Every summer, the families of my mom’s Bible Study cohort, or her folk music ensemble, would visit our family’s cottage for a weekend. Each family was responsible for cooking one meal for the entire group. Red Coleman coolers descended onto our red linoleum dining-room floor. One invariably held hot dogs, one sloppy joes. Another was probably refrigerating the makings of shredded chicken sandwiches.

Surrounded by this red-and-white wagon train was our pale yellow table, painted by my grandmother, who had also applied the Pennsylvania Dutch decals along its perimeter. The table’s chairs, bent metal beasts, matched the table, and had orange vinyl upholstery to protect them from soggy bathing suits. The main dish would be set in the middle, with side dishes and snacks all around: Macaroni and cheese, three-bean salad, Ruffles with French onion dip, pasta salad, pickled eggs, or deviled. Then there were the desserts: variations on brownies, chocolate chip cookies with more butter than flour, a Jell-o salad or two, flattened buckeyes.

We kids served ourselves first, plopping a little bit of each homemade dish onto our segmented plastic plates. We each had a plastic cup we’d written our names on. If we didn’t fill this with Fresca, or Sprite, or Vernor’s ginger ale, we could also choose a kid-sized Sunny Delight or a barrel-shaped , foil-sealed Lil’ Chug that always left a sharpness in the back of my throat. Soon enough—our plates emptied, our drinks cached, and our bellies several cookies overstuffed—we’d head back outside, to explore the woods or splash around in the lake.

As evening came, we’d gather for singing: the children, the adults, and Cocoa, the shih-tzu with a pink bow in her gray coif. My mom would tune the twelve-string guitar before playing for us in front of the bay window. The oaks behind her gathered into dusk.

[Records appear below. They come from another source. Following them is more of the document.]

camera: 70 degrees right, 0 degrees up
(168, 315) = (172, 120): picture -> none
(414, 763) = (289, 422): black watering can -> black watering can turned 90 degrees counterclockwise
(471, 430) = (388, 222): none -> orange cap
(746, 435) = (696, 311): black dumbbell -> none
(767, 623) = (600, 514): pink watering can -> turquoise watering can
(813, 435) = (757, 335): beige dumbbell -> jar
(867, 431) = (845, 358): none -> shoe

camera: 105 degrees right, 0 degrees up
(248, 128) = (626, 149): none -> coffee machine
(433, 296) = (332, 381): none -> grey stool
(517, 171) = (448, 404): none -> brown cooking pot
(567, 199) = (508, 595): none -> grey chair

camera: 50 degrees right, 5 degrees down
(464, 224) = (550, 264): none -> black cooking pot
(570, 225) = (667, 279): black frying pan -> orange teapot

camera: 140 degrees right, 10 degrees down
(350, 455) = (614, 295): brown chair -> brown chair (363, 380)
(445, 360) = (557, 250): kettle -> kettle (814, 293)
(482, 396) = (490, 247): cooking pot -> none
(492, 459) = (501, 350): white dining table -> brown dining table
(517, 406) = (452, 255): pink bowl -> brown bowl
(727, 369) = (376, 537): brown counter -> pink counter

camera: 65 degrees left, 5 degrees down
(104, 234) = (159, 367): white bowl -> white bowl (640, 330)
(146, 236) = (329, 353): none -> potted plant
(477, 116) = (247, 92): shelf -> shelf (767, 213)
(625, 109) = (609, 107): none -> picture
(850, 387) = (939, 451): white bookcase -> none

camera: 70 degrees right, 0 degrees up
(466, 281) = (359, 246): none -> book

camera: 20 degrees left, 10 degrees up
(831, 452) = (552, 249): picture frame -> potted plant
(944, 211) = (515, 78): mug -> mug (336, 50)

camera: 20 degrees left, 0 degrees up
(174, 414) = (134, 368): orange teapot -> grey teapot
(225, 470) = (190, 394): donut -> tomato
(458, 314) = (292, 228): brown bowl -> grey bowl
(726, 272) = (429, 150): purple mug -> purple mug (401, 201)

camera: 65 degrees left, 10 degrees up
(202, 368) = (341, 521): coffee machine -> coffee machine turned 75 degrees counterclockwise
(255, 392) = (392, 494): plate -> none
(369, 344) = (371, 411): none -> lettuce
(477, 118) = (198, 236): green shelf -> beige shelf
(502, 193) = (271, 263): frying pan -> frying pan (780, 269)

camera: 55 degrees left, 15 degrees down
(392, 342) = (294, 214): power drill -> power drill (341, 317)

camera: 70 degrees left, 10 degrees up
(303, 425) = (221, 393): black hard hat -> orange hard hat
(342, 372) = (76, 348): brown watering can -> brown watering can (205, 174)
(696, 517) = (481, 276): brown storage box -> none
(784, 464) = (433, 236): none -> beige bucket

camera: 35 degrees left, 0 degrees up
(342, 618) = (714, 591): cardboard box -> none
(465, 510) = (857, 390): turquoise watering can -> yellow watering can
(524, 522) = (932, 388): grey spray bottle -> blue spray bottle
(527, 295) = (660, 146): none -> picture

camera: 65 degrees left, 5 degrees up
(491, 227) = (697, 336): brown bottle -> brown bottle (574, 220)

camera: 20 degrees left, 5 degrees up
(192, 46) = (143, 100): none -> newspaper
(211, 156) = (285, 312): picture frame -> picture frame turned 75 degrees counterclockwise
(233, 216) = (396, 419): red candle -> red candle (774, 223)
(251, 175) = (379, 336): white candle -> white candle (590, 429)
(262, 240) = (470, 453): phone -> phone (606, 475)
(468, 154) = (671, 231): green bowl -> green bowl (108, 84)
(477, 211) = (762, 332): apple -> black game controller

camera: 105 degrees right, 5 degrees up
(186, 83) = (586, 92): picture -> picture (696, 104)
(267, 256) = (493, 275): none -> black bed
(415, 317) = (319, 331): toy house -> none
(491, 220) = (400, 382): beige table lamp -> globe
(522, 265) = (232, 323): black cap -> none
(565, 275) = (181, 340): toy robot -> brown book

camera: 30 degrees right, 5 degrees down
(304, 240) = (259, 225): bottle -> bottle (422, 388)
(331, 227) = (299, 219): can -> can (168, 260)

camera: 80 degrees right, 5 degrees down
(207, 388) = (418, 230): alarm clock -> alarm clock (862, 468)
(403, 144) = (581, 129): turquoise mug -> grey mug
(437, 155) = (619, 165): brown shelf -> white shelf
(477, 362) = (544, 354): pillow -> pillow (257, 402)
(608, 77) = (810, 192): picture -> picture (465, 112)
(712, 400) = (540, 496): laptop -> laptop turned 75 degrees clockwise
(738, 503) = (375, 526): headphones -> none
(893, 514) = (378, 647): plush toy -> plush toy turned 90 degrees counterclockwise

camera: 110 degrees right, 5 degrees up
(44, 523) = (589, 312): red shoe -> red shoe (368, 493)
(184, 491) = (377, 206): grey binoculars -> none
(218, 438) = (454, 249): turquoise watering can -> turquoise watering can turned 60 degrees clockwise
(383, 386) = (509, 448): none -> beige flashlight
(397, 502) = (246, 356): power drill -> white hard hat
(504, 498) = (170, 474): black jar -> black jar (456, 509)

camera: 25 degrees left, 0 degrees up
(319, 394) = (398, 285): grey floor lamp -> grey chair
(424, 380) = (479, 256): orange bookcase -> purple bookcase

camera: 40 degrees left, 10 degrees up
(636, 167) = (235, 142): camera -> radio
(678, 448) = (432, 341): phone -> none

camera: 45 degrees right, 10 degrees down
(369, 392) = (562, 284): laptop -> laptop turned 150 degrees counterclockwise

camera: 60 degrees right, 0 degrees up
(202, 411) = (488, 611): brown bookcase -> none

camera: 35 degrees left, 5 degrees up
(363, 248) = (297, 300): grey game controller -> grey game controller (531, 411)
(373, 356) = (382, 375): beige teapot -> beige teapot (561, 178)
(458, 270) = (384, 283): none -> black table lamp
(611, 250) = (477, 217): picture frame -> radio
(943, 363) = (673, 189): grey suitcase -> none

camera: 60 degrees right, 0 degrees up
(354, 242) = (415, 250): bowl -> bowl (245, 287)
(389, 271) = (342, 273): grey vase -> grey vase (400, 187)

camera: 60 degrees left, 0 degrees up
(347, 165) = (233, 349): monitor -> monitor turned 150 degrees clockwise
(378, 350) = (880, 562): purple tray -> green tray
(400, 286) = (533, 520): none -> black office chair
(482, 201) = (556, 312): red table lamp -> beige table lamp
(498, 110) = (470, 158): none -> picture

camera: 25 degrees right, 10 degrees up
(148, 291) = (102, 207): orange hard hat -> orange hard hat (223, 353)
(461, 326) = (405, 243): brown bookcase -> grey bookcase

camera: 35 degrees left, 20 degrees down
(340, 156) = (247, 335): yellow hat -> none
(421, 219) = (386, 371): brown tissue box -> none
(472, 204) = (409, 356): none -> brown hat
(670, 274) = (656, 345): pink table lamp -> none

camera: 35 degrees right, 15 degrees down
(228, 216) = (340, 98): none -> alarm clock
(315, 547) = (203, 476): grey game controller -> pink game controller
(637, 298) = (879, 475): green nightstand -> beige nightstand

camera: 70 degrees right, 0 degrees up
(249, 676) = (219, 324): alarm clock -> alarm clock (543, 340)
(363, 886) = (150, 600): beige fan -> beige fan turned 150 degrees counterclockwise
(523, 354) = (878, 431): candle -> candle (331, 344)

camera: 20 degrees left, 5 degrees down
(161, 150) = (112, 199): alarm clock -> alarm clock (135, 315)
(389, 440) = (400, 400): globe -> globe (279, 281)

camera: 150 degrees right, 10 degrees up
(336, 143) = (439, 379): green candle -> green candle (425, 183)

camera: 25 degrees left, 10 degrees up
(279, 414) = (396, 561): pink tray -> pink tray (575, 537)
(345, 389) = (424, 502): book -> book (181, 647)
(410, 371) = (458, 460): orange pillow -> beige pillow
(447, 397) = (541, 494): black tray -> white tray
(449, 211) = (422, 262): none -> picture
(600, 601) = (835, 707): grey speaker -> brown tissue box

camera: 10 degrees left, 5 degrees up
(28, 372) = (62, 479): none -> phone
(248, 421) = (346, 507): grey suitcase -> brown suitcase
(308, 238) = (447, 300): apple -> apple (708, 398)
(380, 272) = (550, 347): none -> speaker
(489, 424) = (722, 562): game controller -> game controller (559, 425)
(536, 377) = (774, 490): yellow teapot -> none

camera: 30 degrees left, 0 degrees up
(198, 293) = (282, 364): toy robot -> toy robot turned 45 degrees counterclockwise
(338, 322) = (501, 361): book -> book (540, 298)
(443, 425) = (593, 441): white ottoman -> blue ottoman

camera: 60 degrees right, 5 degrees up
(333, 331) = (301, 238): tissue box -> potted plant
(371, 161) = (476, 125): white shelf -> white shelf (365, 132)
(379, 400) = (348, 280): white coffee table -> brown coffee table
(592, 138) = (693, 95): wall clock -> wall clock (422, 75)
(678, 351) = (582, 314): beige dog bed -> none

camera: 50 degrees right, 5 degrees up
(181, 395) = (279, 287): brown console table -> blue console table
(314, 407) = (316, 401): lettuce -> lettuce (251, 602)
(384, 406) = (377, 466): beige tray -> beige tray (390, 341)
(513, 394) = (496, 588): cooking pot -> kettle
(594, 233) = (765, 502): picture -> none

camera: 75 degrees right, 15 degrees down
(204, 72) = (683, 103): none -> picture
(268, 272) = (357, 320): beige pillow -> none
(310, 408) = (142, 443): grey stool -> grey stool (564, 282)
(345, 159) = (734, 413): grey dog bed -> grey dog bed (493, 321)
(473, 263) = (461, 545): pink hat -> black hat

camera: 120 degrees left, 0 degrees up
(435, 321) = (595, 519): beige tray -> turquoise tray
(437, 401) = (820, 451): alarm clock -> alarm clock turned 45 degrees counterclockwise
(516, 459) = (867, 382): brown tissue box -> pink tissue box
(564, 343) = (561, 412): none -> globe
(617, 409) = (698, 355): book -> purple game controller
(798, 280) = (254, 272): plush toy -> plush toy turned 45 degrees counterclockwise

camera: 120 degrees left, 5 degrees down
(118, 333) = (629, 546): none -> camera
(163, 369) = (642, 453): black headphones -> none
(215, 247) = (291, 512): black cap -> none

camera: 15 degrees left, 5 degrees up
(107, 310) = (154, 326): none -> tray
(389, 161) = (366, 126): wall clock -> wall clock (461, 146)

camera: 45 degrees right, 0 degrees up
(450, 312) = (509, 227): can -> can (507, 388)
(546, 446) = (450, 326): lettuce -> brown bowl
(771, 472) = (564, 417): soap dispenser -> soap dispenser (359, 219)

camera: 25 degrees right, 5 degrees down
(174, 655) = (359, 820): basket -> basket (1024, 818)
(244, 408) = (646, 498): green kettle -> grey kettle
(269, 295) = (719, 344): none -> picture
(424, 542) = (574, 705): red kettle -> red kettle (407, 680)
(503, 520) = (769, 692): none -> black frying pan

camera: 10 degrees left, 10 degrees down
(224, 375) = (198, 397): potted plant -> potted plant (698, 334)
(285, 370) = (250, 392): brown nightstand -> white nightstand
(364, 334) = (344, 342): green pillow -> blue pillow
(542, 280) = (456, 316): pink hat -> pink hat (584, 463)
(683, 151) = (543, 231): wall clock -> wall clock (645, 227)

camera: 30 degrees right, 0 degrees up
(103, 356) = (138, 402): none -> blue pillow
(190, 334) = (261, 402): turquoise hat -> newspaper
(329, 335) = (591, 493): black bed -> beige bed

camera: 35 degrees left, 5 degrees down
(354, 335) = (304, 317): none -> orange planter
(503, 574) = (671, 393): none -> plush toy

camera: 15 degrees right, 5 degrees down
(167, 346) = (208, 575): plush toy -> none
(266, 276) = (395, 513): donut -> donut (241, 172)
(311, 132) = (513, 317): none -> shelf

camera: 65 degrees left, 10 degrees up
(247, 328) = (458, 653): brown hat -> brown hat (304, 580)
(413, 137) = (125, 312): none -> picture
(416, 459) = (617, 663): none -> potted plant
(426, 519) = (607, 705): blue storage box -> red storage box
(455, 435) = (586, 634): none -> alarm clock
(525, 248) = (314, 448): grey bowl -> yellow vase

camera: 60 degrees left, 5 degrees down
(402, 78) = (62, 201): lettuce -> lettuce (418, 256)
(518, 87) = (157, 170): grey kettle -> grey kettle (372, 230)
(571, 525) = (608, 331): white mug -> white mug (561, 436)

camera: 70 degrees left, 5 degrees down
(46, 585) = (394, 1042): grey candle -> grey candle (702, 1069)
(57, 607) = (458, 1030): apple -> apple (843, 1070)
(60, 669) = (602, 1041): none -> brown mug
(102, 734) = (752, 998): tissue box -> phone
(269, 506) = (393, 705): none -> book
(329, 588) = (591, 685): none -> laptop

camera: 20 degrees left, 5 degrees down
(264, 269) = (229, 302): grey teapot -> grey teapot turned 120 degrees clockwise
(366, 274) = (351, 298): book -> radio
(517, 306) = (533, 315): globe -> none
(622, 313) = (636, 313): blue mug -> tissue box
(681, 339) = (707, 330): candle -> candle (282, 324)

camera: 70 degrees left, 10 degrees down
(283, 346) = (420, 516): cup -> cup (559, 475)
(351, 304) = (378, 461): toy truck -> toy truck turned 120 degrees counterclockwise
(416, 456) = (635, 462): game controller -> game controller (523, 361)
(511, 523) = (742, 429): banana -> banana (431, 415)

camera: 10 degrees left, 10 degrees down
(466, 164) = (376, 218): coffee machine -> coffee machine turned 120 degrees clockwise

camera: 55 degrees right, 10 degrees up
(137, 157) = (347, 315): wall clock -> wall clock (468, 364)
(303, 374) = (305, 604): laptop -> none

We’d sing songs she’d learned decades before as a counselor at a Lutheran camp. We’d sing hymns and folk tunes everyone knew by heart, and whatever new song anyone wanted to teach us. The slower songs spoke to me, and are still part of the spiritual-musical jungle gym I climb around in. But even I, half removed from every happening in those days, and inherently inclined towards the maudlin, enjoyed the silly songs as much as the touching ones. Among my favorites were The Kingston Trio’s MTA; an up-tempo eschatological tune called The Wedding Banquet; and above all, John Denver’s Grandma’s Feather Bed. We’d all join in the chorus, trying gleefully to say each syllable as fast as it came: “It was made from the feathers of forty-leven geese, took a whole bolt of cloth for the tick.”

My mom would sing the verses herself, as the rest of us snacked on stove-popped popcorn and s’mores. The story this song told wasn’t one I looked forward to remembering wistfully some day down the line. It was a story whose sense of togetherness I related to wholeheartedly, no part of me holding back or narrating about it. What’s more, it was told with a mischief I could never quite muster, and which I therefore admired. When I sing the song now—“it’s nine feet high, six feet wide, soft as a downy chick”—I see Grandma’s Feather Bed still standing where I’ve always imagined it: in the porch above the carport at a cottage outside Brooklyn, Michigan, on the shores of Timber Lake.